Глаза Торе-усача сразу же округлились, стали как пиалы, а шея и щеки мгновенно покраснели. Он хотел что-то сказать, но не нашелся. Мне показалось, что он сейчас заклекочет как рассерженный индюк. Торе с шумом захлопнул калитку, едва не треснув ею меня по лбу. Я постоял еще минуту, пока не стихло шарканье шагов удалявшегося Торе, потом с силой пнул ненавистную калитку. За ней хрипло залаял Шер.

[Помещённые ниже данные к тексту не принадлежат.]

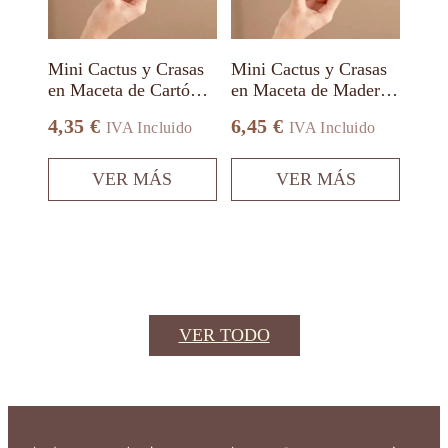
se
se
pueden
pueden
elegir
elegir
en
en
Mini Cactus y Crasas
Mini Cactus y Crasas
la
la
en Maceta de Cartón
en Maceta de Madera
página
página
Reciclado
Alto
de
de
4,35
€
6,45
€
IVA Incluido
IVA Incluido
producto
producto
VER MÁS
VER MÁS
VER TODO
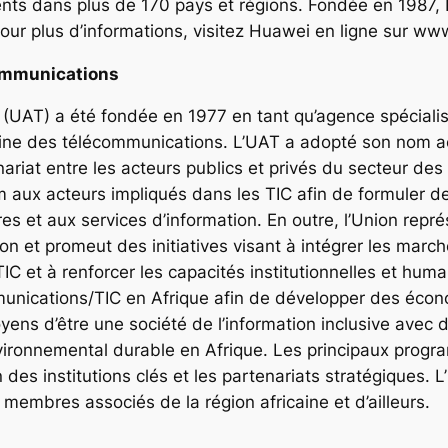
s dans plus de 170 pays et régions. Fondée en 1987, 
our plus d’informations, visitez Huawei en ligne sur w
communications
(UAT) a été fondée en 1977 en tant qu’agence spécialisée
aine des télécommunications. L’UAT a adopté son nom ac
ariat entre les acteurs publics et privés du secteur des 
 aux acteurs impliqués dans les TIC afin de formuler des
ures et aux services d’information. En outre, l’Union rep
 et promeut des initiatives visant à intégrer les marché
IC et à renforcer les capacités institutionnelles et huma
nications/TIC en Afrique afin de développer des écono
yens d’être une société de l’information inclusive avec
ronnemental durable en Afrique. Les principaux progra
ien des institutions clés et les partenariats stratégiques
mbres associés de la région africaine et d’ailleurs.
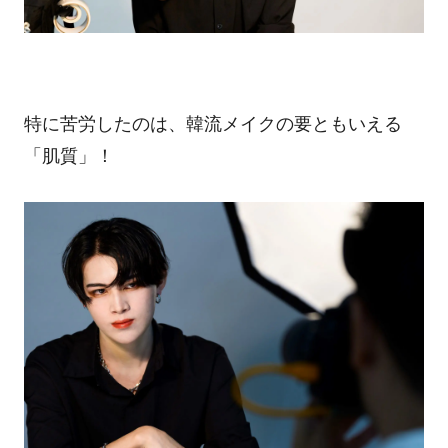
特に苦労したのは、韓流メイクの要ともいえる
「肌質」！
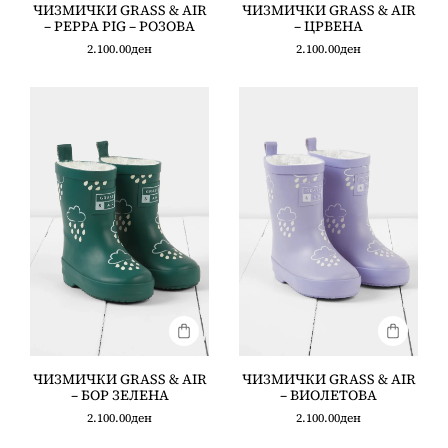
ЧИЗМИЧКИ GRASS & AIR
ЧИЗМИЧКИ GRASS & AIR
– PEPPA PIG – РОЗОВА
– ЦРВЕНА
2.100.00
ден
2.100.00
ден
ЧИЗМИЧКИ GRASS & AIR
ЧИЗМИЧКИ GRASS & AIR
– БОР ЗЕЛЕНА
– ВИОЛЕТОВА
2.100.00
ден
2.100.00
ден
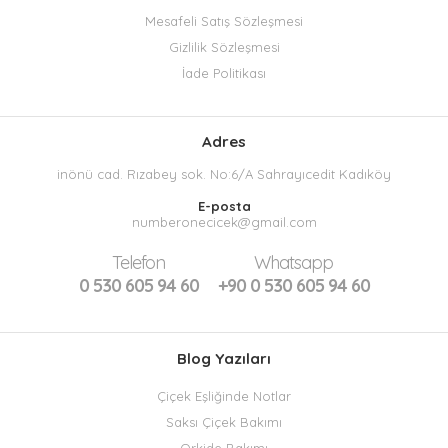
Mesafeli Satış Sözleşmesi
Gizlilik Sözleşmesi
İade Politikası
Adres
inönü cad. Rızabey sok. No:6/A Sahrayıcedit Kadıköy
E-posta
numberonecicek@gmail.com
Telefon
Whatsapp
0 530 605 94 60
+90 0 530 605 94 60
Blog Yazıları
Çiçek Eşliğinde Notlar
Saksı Çiçek Bakımı
Orkide Bakımı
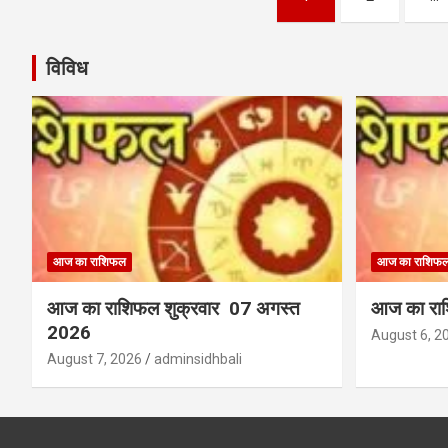
pagination
विविध
आज का राशिफल
आज का राशिफ
आज का राशिफल शुक्रवार 07 अगस्त
आज का राश
2026
August 6, 2
August 7, 2026
adminsidhbali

Я пошел вдоль высокого глиняного забора, которым был обнесен двор Торе-усача. Вдруг ветви урючины, росшей по ту сторону стены, закачались над самой моей головой и с них радужной пыльцой посыпался мне за шиворот снег. Я поднял голову и увидел Донди. Она держалась одной рукой за оледенелую ветку, другой уперлась в забор, засыпанный снегом. На ней не было платка. Искрились мелкими звездочками снежинки, запутавшиеся среди ее волос. А тонкие, жгутиком, косички сбегали по плечам. Ситцевое платьице трепетало от ветра.
— Донди, — сказал я, — ты простудишься! — и осекся, заметив, что левая щека у Донди распухла, а под глазом темнел синяк.
— Что с тобой, Донди? — спросил я, сжимая кулаки. — Кто тебя обидел, не Тахир ли?..
Она грустно улыбнулась и покачала головой.
— Дурды, узнай, пожалуйста, у Эджегыз, что нам задали… Я позанимаюсь дома.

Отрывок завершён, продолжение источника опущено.